A word-for-word copy of the records below is required.
____
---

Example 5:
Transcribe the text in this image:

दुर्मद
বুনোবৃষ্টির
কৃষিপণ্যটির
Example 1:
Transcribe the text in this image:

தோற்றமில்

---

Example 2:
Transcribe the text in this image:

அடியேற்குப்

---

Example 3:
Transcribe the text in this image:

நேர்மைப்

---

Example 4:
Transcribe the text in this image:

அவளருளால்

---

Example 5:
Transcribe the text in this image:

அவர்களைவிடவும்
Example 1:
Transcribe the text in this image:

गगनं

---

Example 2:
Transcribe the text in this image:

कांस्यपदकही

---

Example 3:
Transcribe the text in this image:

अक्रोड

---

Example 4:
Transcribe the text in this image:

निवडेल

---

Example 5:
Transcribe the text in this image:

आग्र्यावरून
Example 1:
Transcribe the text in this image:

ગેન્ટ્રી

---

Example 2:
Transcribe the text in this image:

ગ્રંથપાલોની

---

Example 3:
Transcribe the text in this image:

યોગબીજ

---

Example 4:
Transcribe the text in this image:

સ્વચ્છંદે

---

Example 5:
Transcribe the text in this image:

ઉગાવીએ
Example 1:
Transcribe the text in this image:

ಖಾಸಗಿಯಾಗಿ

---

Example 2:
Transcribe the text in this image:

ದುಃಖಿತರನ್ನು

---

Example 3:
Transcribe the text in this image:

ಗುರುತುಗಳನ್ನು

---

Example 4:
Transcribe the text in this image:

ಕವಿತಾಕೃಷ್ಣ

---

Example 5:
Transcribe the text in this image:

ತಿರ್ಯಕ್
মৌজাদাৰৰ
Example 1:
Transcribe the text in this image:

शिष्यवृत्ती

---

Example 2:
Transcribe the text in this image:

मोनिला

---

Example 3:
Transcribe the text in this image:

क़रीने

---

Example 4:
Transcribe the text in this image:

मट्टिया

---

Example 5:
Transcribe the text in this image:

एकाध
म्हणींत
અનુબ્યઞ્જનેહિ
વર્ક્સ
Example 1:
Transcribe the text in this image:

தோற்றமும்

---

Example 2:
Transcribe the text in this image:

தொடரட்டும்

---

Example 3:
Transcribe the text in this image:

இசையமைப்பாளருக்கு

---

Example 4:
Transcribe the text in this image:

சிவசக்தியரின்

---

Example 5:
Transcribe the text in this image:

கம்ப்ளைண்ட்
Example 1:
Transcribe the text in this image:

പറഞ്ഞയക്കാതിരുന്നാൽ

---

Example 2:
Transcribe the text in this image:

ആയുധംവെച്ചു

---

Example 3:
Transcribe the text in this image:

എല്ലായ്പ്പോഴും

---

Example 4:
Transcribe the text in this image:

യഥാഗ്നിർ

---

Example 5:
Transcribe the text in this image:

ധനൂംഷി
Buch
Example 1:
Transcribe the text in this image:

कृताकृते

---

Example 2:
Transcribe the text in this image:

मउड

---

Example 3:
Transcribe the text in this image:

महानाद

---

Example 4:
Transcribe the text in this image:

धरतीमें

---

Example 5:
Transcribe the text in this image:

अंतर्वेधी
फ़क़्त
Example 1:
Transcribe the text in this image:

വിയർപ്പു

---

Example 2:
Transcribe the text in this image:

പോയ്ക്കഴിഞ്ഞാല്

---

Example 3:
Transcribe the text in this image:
____
▶ Answer area
---

Example 5:
Transcribe the text in this image:

दुर्मद
বুনোবৃষ্টির
কৃষিপণ্যটির
Example 1:
Transcribe the text in this image:

தோற்றமில்

---

Example 2:
Transcribe the text in this image:

அடியேற்குப்

---

Example 3:
Transcribe the text in this image:

நேர்மைப்

---

Example 4:
Transcribe the text in this image:

அவளருளால்

---

Example 5:
Transcribe the text in this image:

அவர்களைவிடவும்
Example 1:
Transcribe the text in this image:

गगनं

---

Example 2:
Transcribe the text in this image:

कांस्यपदकही

---

Example 3:
Transcribe the text in this image:

अक्रोड

---

Example 4:
Transcribe the text in this image:

निवडेल

---

Example 5:
Transcribe the text in this image:

आग्र्यावरून
Example 1:
Transcribe the text in this image:

ગેન્ટ્રી

---

Example 2:
Transcribe the text in this image:

ગ્રંથપાલોની

---

Example 3:
Transcribe the text in this image:

યોગબીજ

---

Example 4:
Transcribe the text in this image:

સ્વચ્છંદે

---

Example 5:
Transcribe the text in this image:

ઉગાવીએ
Example 1:
Transcribe the text in this image:

ಖಾಸಗಿಯಾಗಿ

---

Example 2:
Transcribe the text in this image:

ದುಃಖಿತರನ್ನು

---

Example 3:
Transcribe the text in this image:

ಗುರುತುಗಳನ್ನು

---

Example 4:
Transcribe the text in this image:

ಕವಿತಾಕೃಷ್ಣ

---

Example 5:
Transcribe the text in this image:

ತಿರ್ಯಕ್
মৌজাদাৰৰ
Example 1:
Transcribe the text in this image:

शिष्यवृत्ती

---

Example 2:
Transcribe the text in this image:

मोनिला

---

Example 3:
Transcribe the text in this image:

क़रीने

---

Example 4:
Transcribe the text in this image:

मट्टिया

---

Example 5:
Transcribe the text in this image:

एकाध
म्हणींत
અનુબ્યઞ્જનેહિ
વર્ક્સ
Example 1:
Transcribe the text in this image:

தோற்றமும்

---

Example 2:
Transcribe the text in this image:

தொடரட்டும்

---

Example 3:
Transcribe the text in this image:

இசையமைப்பாளருக்கு

---

Example 4:
Transcribe the text in this image:

சிவசக்தியரின்

---

Example 5:
Transcribe the text in this image:

கம்ப்ளைண்ட்
Example 1:
Transcribe the text in this image:

പറഞ്ഞയക്കാതിരുന്നാൽ

---

Example 2:
Transcribe the text in this image:

ആയുധംവെച്ചു

---

Example 3:
Transcribe the text in this image:

എല്ലായ്പ്പോഴും

---

Example 4:
Transcribe the text in this image:

യഥാഗ്നിർ

---

Example 5:
Transcribe the text in this image:

ധനൂംഷി
Buch
Example 1:
Transcribe the text in this image:

कृताकृते

---

Example 2:
Transcribe the text in this image:

मउड

---

Example 3:
Transcribe the text in this image:

महानाद

---

Example 4:
Transcribe the text in this image:

धरतीमें

---

Example 5:
Transcribe the text in this image:

अंतर्वेधी
फ़क़्त
Example 1:
Transcribe the text in this image:

വിയർപ്പു

---

Example 2:
Transcribe the text in this image:

പോയ്ക്കഴിഞ്ഞാല്

---

Example 3:
Transcribe the text in this image:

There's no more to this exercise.